People make mistakes, and it’s easy to be insightful in arrears, so I’m not writing today to tweak Jerry Levin. I do worry, though, that in exhorting his colleagues to take “personal responsibility” for their own bad decisions, he risks obscuring a very real problem with mergers and acquisitions: making them work is hard work.
In an article from November 2000 (available at the time of the transaction), Harvard Business Review offered its readers four “rules to make integration work”:
- Inject speed. If AOL was expected to offer a platform on which existing media businesses could grow, the traditional outlets needed to see that quickly and adapt. TimeWarner had never been a company that moved quickly, and while it could have learned (and would have benefited from doing so), the company’s leadership did not focus on shifting the old culture or blending it with the new one.

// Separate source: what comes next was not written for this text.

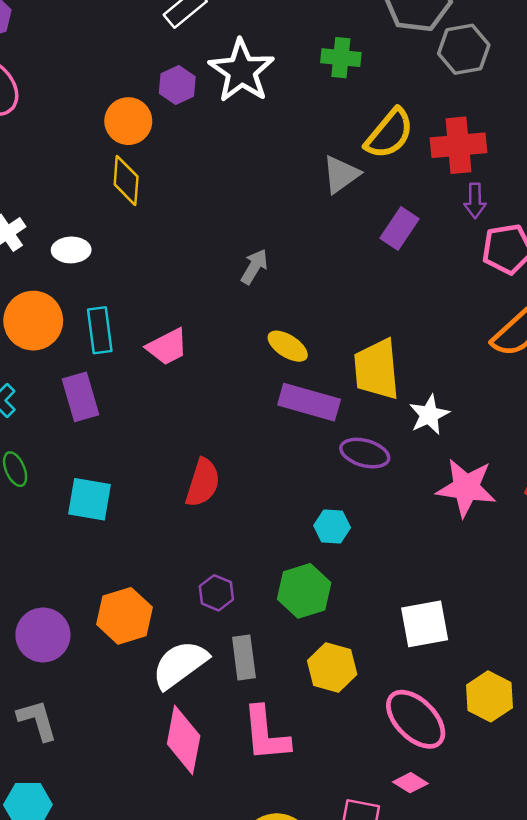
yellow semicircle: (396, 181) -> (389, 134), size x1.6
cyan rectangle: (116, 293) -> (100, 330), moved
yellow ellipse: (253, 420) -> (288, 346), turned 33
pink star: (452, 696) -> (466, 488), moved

- Create structure. Although there was a flurry of activity after the merger/acquisition, AOL quickly became just another of the six types of media businesses that made up the company. Integration teams came and went. Instead of serving as a catalyst, AOL was soon measured against prior periods more than by its contributions toward meaningful growth.
- Make social connections. Not suprisingly, the customs, language and cultures of AOL and TimeWarner were markedly different. Standardizing them would not have been a good goal, but acting as if the differences didn’t exist made integration next to impossible. The contempt between business units was sometimes palpable.
- Engineer success. While there is good reason for traditional media companies to have adopted digital strategies, there is more than a moat between those companies and a massive ISP that licensed most of its content from others. Planning needed to be targeted and short-term (100 days or less). A decade ago, each company could have learned much from the other, but the focus was on other things, including damage done to stock price and the 401(k) plans of TimeWarner employees*.
These aren’t cutting-edge lessons, and that’s the point. Failing to understand how AOL TimeWarner would manage any one of these four areas should have been a warning sign. Falling short on all four signaled the disaster the transaction became.
With appreciation for Levin’s candor, the problem wasn’t the decision. It was in the execution, and not just on his watch.
*Full disclosure: The 401(k) plans of former Time Inc./TimeWarner employees were also affected; count mine among them.
Added January 11: In line with the tenth anniversary of the merger, the New York Times has compiled an “I was there” timeline that captures the observations of the principal players in the deal.